If the DP World Tour is smart, they’ll lean into the continent’s history in choosing venues for the Hero Cup. Who’s to say that Prestwick, Portmarnock, Royal County Down and other famed links courses outside the Open rota aren’t perfect fits for this event?
2. Exotic venues
Abu Dhabi is a good start, but in the years outside of the GB&I, it’d be lovely to see the event travel into some of Europe’s most exotic golf destinations. We know so little about golf superpowers like Spain and Italy, and even less about more off-the-beaten-path destinations like France, Sweden and Norway. Why not lean further into the unknown? It could be a boon not only for participation within the country, but also for tourism dollars down the line. (And while we’re talking pie-in-the-sky, yes, Icleand would be a sick host.)
3. Better teams
If there’s one thing the PGA Tour has done relatively well with the development of the Presidents Cup, it’s in building a brand identity for both sides (of course, there’s room to squabble over whether that development was the Tour’s doing, or the players themselves). The recent commitment to growing the “International” brand has paid dividends in establishing what could be reasonably called a “rivalry” between the two sides, and has provided the unusual benefit of team-specific merchandise sales. There’s plenty of room to do the same with the Hero Cup, building an environment of competition that could make for easier watching for casual fans. (And if it comes with the added benefit of an extra pro golf rivalry or two, even better.)
4a. Better broadcasts
Too often it feels like the broadcasts for the Ryder and Presidents Cups get lost trying to be a traditional golf tournament. If LIV’s growth has shown us anything, it’s that golf broadcasts can shift their tenor to match the event. I’d love to see the Hero Cup capture some of LIV’s energy while losing most (or all) of its self-promotional air.

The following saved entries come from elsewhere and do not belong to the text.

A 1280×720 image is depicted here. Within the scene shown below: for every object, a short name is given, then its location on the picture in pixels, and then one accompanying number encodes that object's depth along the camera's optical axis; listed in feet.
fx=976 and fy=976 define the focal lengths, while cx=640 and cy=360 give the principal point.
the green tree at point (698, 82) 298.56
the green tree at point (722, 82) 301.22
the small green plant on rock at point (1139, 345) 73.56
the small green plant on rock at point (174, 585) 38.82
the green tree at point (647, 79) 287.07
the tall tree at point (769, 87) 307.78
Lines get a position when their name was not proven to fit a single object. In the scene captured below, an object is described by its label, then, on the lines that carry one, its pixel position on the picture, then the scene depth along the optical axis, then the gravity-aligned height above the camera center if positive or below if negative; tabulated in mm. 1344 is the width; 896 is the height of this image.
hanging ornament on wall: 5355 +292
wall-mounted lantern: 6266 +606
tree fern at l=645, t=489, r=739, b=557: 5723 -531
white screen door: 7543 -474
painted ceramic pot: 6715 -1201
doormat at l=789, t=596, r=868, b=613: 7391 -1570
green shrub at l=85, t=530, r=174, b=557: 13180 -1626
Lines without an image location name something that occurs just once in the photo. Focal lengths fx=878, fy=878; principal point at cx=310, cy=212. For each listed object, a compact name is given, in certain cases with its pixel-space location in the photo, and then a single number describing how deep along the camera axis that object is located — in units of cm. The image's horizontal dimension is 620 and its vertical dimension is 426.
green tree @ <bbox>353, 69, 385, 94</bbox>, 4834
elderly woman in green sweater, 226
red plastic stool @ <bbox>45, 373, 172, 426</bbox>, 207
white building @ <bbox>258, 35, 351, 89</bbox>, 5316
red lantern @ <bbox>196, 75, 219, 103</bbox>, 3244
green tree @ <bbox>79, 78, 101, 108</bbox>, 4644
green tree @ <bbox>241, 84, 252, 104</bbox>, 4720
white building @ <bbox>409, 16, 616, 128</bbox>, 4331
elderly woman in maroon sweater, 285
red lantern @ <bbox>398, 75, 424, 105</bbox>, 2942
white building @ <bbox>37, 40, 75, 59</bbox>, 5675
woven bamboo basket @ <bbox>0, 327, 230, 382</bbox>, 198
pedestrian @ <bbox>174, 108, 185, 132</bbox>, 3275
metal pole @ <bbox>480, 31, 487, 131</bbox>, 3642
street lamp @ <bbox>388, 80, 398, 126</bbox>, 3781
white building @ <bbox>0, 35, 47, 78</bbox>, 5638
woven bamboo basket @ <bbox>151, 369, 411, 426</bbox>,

Also, golf’s obsession with names like “fourball” and “foursomes” befuddles me. Match-play competitions are the purest form of golf entertainment for casual fans; simplifying the language (to say nothing of the scoring system) is the no-brainer to end all no-brainers. (Lest we forget that until legendary CBS Sports producer Frank Chirkinian came along, golf scores were counted in total strokes, not over-and-under-par.)
4b. Better characters
Really, what I’m asking for is for the networks to pipe in audio from the captains’ earpieces, but I wouldn’t be opposed to a more player-centric broadcast with added emphasis on on-course microphones and match-specific commentary.
5. Better uniforms
Seriously? Are these the best Team Europe could do at last year’s Ryder Cup? Let’s get Gucci and Burberry on the horn and leave these guys looking like they walked off the runway at New York Fashion Week.